Text production is managed through the University of Michigan's Digital Library Production Service, with its extensive experience in the production of SGML/XML-encoded electronic texts. DLPS is assisted by Oxford University's Bodleian Digital Libraries Systems & Services, including the late Sebastian Rahtz. Small part-time production operations have also been started within two other libraries: the Centre for Reformation and Renaissance Studies in Pratt Library, specializing in Latin books; and the National Library of Wales in Aberystwyth, specializing in Welsh books.
Standards
All four TCP text projects are produced in the same way and to the same standards, which are documented, at least in part, on the TCP web site.- Accuracy. The TCP strives to produce texts that are as accurately transcribed as possible, with a specified overall accuracy rate of 99.995% or better.
- Keying. Given the nature of the material, the only method found to deliver such accuracy economically has been to have the books keyed by data conversion firms under contract.
- Quality control. Accuracy of transcription and aptness of markup are assessed in all cases by a group of library-based proofers and reviewers managed by the University of Michigan DLPS.
- Encoding. All resultant text files are marked up in valid SGML or XML conforming to a proprietary "Document Type Description" derived from the P3/P4 version of the Text Encoding Initiative standard.
- Purposeful markup. Compared to the full TEI, the TCP DTD is very simple and intended to capture only the features most useful for intelligible display, intelligent navigation, and productive searching. The TCP practice is to capture, so far as feasible, the overall hierarchical structure of each book ; the features that tend to mark the beginnings and ends of divisions ; the most significant elements of discourse and organization ; and only the most essential aspects of physical formatting.

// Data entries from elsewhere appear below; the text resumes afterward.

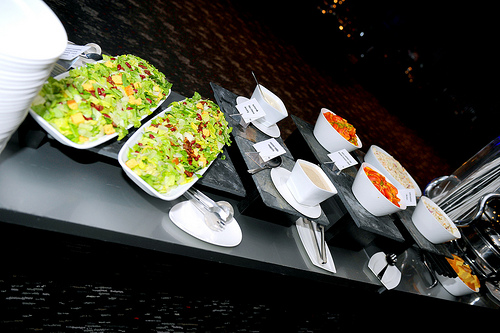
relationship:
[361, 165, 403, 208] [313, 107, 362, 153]
food in bowls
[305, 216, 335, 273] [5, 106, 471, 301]
napkins on table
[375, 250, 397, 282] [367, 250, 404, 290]
spoon on plate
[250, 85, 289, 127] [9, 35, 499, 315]
bowl on table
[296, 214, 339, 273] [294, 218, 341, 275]
tongs on plate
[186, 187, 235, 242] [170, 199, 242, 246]
tongs on plate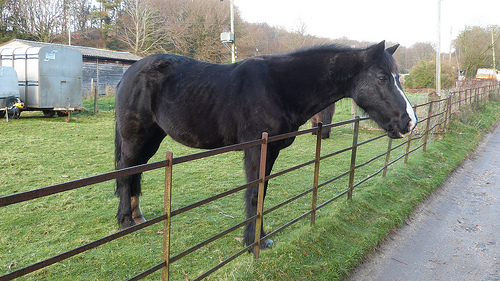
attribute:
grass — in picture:
[42, 123, 146, 224]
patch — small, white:
[389, 72, 424, 134]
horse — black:
[87, 28, 427, 240]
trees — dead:
[122, 10, 282, 59]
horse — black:
[114, 17, 443, 217]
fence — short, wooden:
[2, 80, 496, 277]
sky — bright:
[0, 2, 498, 55]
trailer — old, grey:
[3, 42, 85, 117]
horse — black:
[106, 29, 450, 229]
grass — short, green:
[4, 100, 441, 277]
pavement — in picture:
[434, 187, 496, 277]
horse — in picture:
[109, 43, 429, 279]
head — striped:
[318, 19, 460, 174]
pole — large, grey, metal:
[230, 0, 237, 64]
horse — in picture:
[108, 25, 465, 237]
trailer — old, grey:
[12, 26, 94, 126]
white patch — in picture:
[395, 80, 417, 125]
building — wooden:
[56, 36, 141, 128]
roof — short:
[74, 44, 143, 63]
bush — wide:
[400, 56, 457, 91]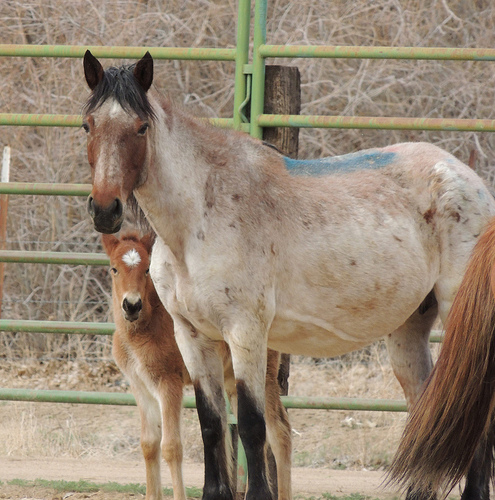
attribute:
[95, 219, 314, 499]
horse — young, staring, brown, baby, small, looking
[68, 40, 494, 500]
horse — staring, white, big, brown, adult, looking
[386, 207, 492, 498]
tail — brown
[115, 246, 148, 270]
spot — white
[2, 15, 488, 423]
fence — green, rusted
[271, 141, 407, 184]
mark — blue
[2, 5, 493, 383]
grass — dry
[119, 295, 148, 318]
nose — black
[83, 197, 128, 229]
nose — black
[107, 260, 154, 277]
eyes — open, black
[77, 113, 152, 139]
eyes — open, black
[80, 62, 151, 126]
hair — black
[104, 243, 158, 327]
face — brown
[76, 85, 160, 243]
face — brown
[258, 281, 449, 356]
stomach — white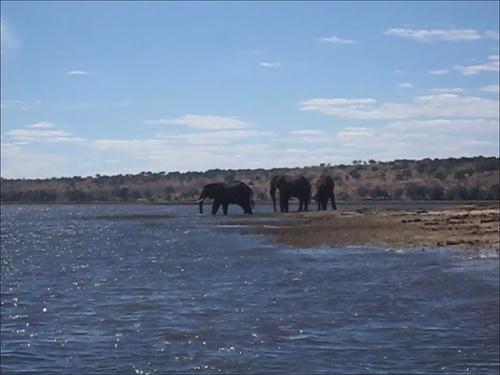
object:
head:
[194, 183, 213, 203]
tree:
[405, 185, 427, 201]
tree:
[421, 182, 443, 201]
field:
[0, 154, 500, 204]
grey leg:
[283, 189, 291, 209]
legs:
[210, 200, 220, 214]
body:
[210, 179, 253, 215]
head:
[268, 174, 282, 190]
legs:
[297, 197, 303, 212]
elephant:
[268, 173, 312, 212]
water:
[0, 203, 500, 374]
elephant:
[313, 172, 338, 211]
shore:
[214, 201, 499, 250]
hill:
[2, 154, 499, 204]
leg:
[223, 198, 231, 212]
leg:
[240, 203, 251, 214]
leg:
[316, 197, 322, 212]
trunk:
[197, 195, 205, 212]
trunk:
[268, 184, 278, 212]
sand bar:
[195, 203, 499, 249]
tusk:
[192, 197, 207, 204]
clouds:
[256, 61, 278, 70]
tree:
[452, 170, 463, 182]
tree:
[392, 172, 403, 181]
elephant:
[194, 180, 255, 217]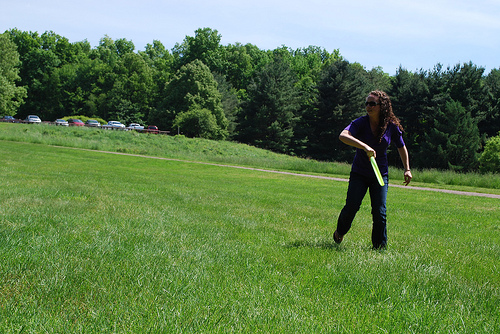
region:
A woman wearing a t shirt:
[332, 90, 410, 249]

- Fidelity to the original. In each case, the text is intended to represent the book as originally printed, so far as that is possible. Printer's errors are preserved, hand-written changes are ignored, duplicate scans are omitted, out-of-order images are keyed in the intended order, and most of the unusual characters of the original are preserved.
- Ease of reading and searching. At the same time, though the transcriptions are carried out character-by-character, TCP, on the theory that all transcription is a kind of translation from one symbolic system to another, tends to define characters in terms more of their meaning than of their form, and to map eccentric letter-forms to meaningful modern equivalents, generally in keeping with the Unicode definition of "character."
- Languages. Though most of the TCP texts are in English, many are not. Books and divisions of books not in English are tagged with an appropriate language code, but are not otherwise distinguished.
- Omitted material. The TCP produces Latin-alphabet text. Non-textual material such as musical notation, mathematical formulae, and illustrations are omitted and their locations marked with a special tag. Extended text in non-Latin alphabets is also omitted.
Accomplishments and prospects
As of Jan 1, 2015, the full text of the EEBO phase I has been released under a Creative Commons License, and can be freely downloaded and distributed.
In 2014 there were 28,466 titles available via Phase II. As of July 2015, ProQuest had the exclusive right for five years to distribute the EEBO-TCP Phase II collection. After those five years the texts will be made freely available to the public.